# Task goal
When you reach the entries below, transcribe each one exactly as it stands.

START Records shown

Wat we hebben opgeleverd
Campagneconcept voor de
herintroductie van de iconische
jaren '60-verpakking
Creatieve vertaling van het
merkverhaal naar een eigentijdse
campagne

END Records shown

# Written answer
Wat we hebben opgeleverd
Campagneconcept voor de
herintroductie van de iconische
jaren '60-verpakking
Creatieve vertaling van het
merkverhaal naar een eigentijdse
campagne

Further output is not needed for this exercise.